§ DATA IN THIS EXERCISE:
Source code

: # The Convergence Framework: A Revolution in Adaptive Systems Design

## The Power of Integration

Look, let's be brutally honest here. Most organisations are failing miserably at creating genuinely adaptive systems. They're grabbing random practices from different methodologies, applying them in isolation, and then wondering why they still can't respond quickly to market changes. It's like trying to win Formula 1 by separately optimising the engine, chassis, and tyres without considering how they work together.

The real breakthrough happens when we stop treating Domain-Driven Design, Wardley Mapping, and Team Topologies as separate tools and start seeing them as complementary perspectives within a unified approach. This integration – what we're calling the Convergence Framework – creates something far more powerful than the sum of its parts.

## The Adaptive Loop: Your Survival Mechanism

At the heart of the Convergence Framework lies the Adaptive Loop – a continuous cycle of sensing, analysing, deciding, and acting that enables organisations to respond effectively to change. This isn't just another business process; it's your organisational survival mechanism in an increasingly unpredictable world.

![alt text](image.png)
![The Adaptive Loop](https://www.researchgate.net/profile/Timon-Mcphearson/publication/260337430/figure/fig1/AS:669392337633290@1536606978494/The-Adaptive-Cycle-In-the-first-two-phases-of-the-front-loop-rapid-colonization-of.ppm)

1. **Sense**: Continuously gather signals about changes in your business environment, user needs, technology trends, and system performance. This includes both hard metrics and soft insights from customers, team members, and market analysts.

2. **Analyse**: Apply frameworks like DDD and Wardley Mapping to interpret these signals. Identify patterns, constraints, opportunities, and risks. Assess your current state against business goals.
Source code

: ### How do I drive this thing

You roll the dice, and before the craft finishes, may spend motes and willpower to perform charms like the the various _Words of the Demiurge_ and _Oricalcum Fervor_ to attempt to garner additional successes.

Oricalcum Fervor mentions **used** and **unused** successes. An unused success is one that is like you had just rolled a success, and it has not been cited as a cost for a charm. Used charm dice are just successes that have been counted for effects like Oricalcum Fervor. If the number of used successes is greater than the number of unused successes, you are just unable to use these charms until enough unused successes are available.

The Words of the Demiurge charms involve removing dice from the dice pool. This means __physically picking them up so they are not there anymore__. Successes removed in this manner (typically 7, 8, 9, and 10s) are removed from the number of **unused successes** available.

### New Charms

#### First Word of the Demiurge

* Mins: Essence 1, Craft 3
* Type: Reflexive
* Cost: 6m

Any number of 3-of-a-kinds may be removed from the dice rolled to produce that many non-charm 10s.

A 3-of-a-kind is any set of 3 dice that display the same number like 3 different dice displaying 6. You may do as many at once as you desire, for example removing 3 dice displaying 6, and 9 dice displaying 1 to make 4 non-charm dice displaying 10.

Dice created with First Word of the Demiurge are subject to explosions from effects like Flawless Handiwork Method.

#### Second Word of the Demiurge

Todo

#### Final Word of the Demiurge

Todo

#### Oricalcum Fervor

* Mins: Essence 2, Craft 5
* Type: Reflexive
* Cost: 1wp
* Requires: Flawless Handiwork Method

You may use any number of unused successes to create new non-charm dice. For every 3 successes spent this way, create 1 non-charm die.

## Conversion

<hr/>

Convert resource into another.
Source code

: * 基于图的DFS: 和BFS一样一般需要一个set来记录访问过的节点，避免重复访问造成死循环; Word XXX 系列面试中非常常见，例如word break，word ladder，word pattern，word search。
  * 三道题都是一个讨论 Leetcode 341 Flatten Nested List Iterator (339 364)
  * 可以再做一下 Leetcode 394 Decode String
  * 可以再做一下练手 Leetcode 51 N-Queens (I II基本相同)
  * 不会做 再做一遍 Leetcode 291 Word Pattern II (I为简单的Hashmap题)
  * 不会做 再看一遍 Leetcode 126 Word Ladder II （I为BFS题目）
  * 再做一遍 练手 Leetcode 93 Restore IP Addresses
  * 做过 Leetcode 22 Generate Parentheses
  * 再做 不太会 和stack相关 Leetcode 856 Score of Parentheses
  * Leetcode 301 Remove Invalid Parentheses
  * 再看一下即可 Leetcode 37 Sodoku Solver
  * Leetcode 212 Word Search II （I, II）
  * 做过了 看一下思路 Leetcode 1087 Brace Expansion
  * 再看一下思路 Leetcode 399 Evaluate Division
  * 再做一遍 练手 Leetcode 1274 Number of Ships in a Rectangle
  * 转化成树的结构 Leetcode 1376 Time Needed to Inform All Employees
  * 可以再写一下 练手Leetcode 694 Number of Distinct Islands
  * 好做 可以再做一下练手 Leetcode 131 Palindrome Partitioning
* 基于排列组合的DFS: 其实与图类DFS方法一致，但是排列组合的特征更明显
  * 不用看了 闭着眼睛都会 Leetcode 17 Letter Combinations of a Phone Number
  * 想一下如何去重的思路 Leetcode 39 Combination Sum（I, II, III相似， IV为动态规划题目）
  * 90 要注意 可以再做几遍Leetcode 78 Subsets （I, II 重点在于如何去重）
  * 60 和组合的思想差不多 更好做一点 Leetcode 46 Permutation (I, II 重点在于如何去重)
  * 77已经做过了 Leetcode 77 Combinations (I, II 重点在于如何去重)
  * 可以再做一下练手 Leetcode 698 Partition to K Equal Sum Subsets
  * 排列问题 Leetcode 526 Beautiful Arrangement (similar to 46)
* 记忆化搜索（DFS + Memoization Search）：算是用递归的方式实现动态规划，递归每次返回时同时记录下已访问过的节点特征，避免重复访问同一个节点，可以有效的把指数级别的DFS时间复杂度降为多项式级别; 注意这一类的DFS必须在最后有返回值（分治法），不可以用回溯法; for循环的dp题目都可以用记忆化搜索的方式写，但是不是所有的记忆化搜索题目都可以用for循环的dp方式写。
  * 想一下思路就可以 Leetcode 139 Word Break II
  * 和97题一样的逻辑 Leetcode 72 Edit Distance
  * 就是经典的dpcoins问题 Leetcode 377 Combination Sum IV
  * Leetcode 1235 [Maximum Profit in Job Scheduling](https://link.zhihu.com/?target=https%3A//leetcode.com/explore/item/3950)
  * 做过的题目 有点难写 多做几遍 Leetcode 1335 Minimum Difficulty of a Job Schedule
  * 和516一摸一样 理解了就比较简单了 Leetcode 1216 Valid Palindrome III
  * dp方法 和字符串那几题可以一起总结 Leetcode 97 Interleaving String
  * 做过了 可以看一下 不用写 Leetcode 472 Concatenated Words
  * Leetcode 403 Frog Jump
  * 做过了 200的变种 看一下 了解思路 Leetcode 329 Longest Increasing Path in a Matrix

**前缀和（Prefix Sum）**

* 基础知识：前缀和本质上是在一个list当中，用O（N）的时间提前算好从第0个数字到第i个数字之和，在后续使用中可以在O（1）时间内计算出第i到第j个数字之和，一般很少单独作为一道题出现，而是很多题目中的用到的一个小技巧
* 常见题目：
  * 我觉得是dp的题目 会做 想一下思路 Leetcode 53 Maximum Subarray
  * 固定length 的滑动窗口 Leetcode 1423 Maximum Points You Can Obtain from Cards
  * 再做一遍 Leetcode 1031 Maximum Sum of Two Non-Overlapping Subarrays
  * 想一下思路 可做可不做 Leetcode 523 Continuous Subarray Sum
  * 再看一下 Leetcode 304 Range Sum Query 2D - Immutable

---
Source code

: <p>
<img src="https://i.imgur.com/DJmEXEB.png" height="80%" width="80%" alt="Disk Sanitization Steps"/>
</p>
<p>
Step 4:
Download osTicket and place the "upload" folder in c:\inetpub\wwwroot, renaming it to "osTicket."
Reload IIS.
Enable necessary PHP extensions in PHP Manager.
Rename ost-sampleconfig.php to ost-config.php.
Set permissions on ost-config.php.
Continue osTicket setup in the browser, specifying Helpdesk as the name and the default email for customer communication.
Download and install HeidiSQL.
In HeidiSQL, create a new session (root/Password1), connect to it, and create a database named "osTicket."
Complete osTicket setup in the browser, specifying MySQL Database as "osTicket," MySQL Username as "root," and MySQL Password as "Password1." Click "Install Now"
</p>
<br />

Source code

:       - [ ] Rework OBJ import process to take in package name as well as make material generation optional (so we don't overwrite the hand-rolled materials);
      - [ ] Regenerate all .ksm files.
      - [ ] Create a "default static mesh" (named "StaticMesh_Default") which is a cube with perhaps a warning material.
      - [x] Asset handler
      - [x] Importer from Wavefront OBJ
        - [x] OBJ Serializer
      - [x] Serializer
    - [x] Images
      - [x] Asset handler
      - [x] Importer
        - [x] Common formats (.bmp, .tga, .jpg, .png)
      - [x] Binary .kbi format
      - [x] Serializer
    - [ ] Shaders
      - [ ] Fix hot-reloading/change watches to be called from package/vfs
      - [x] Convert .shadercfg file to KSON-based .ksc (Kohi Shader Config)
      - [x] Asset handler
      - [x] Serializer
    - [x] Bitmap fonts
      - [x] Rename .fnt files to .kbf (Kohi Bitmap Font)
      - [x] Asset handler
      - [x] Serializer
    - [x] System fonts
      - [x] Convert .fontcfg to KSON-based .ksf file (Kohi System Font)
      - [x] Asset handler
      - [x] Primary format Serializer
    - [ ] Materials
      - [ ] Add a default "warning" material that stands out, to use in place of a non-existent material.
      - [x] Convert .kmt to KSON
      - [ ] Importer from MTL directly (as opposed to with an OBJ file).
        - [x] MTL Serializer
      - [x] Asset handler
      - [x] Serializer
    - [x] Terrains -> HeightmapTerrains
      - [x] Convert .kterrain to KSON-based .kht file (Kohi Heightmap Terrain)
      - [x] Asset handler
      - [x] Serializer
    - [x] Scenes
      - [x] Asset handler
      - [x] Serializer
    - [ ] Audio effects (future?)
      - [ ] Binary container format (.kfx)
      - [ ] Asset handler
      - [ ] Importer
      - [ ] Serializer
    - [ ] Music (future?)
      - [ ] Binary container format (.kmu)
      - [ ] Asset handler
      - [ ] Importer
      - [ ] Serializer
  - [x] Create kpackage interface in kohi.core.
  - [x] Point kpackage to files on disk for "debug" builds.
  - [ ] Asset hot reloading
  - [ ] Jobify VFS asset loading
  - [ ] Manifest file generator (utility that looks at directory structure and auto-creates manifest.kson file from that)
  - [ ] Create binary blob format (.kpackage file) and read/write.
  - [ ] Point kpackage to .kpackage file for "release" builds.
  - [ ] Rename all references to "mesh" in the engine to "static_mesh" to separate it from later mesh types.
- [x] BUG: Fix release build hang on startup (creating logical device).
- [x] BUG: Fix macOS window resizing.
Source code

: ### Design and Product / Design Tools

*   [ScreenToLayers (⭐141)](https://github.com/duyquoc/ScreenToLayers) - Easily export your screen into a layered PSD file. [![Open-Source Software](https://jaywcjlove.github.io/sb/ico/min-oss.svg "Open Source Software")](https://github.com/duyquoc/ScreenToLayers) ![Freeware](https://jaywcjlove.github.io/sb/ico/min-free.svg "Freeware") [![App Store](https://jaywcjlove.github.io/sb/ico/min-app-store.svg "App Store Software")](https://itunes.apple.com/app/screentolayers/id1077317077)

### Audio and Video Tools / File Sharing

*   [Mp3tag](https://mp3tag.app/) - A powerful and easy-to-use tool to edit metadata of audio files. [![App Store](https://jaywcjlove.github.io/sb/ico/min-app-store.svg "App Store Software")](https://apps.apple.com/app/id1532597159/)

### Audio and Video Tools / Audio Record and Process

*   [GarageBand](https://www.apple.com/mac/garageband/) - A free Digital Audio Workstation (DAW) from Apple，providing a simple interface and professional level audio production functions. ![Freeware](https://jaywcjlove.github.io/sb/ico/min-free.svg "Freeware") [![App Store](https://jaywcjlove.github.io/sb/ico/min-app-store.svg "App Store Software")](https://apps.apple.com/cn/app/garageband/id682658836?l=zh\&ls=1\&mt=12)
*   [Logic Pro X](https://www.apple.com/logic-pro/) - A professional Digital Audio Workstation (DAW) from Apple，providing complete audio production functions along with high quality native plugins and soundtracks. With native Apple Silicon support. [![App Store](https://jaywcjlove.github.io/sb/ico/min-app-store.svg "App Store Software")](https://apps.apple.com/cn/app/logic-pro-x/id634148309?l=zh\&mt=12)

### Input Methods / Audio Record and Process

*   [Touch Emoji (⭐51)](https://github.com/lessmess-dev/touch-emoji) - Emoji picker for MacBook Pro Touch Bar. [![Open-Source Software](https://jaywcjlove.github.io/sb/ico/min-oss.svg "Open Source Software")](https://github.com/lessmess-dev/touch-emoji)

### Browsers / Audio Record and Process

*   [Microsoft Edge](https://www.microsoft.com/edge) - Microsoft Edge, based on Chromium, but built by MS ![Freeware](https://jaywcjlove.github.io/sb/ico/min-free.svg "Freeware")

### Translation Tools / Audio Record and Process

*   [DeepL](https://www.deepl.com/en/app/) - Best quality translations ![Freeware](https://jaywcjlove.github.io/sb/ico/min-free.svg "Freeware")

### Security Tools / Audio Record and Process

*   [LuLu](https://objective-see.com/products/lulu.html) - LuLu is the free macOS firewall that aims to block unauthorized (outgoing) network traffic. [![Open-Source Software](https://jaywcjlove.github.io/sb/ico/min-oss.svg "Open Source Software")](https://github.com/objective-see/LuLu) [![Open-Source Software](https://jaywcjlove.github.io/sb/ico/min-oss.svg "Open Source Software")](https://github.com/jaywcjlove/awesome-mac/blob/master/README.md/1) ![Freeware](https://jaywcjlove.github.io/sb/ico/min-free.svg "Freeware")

§ WHAT TO WORK ON: Set down precisely the lines above between the line holding "Product / Design Tools" and the line holding "### Input Methods / Audio Record and Process", inclusive, and nothing beyond them.

§ SOLUTION:
: ### Design and Product / Design Tools

*   [ScreenToLayers (⭐141)](https://github.com/duyquoc/ScreenToLayers) - Easily export your screen into a layered PSD file. [![Open-Source Software](https://jaywcjlove.github.io/sb/ico/min-oss.svg "Open Source Software")](https://github.com/duyquoc/ScreenToLayers) ![Freeware](https://jaywcjlove.github.io/sb/ico/min-free.svg "Freeware") [![App Store](https://jaywcjlove.github.io/sb/ico/min-app-store.svg "App Store Software")](https://itunes.apple.com/app/screentolayers/id1077317077)

### Audio and Video Tools / File Sharing

*   [Mp3tag](https://mp3tag.app/) - A powerful and easy-to-use tool to edit metadata of audio files. [![App Store](https://jaywcjlove.github.io/sb/ico/min-app-store.svg "App Store Software")](https://apps.apple.com/app/id1532597159/)

### Audio and Video Tools / Audio Record and Process

*   [GarageBand](https://www.apple.com/mac/garageband/) - A free Digital Audio Workstation (DAW) from Apple，providing a simple interface and professional level audio production functions. ![Freeware](https://jaywcjlove.github.io/sb/ico/min-free.svg "Freeware") [![App Store](https://jaywcjlove.github.io/sb/ico/min-app-store.svg "App Store Software")](https://apps.apple.com/cn/app/garageband/id682658836?l=zh\&ls=1\&mt=12)
*   [Logic Pro X](https://www.apple.com/logic-pro/) - A professional Digital Audio Workstation (DAW) from Apple，providing complete audio production functions along with high quality native plugins and soundtracks. With native Apple Silicon support. [![App Store](https://jaywcjlove.github.io/sb/ico/min-app-store.svg "App Store Software")](https://apps.apple.com/cn/app/logic-pro-x/id634148309?l=zh\&mt=12)

### Input Methods / Audio Record and Process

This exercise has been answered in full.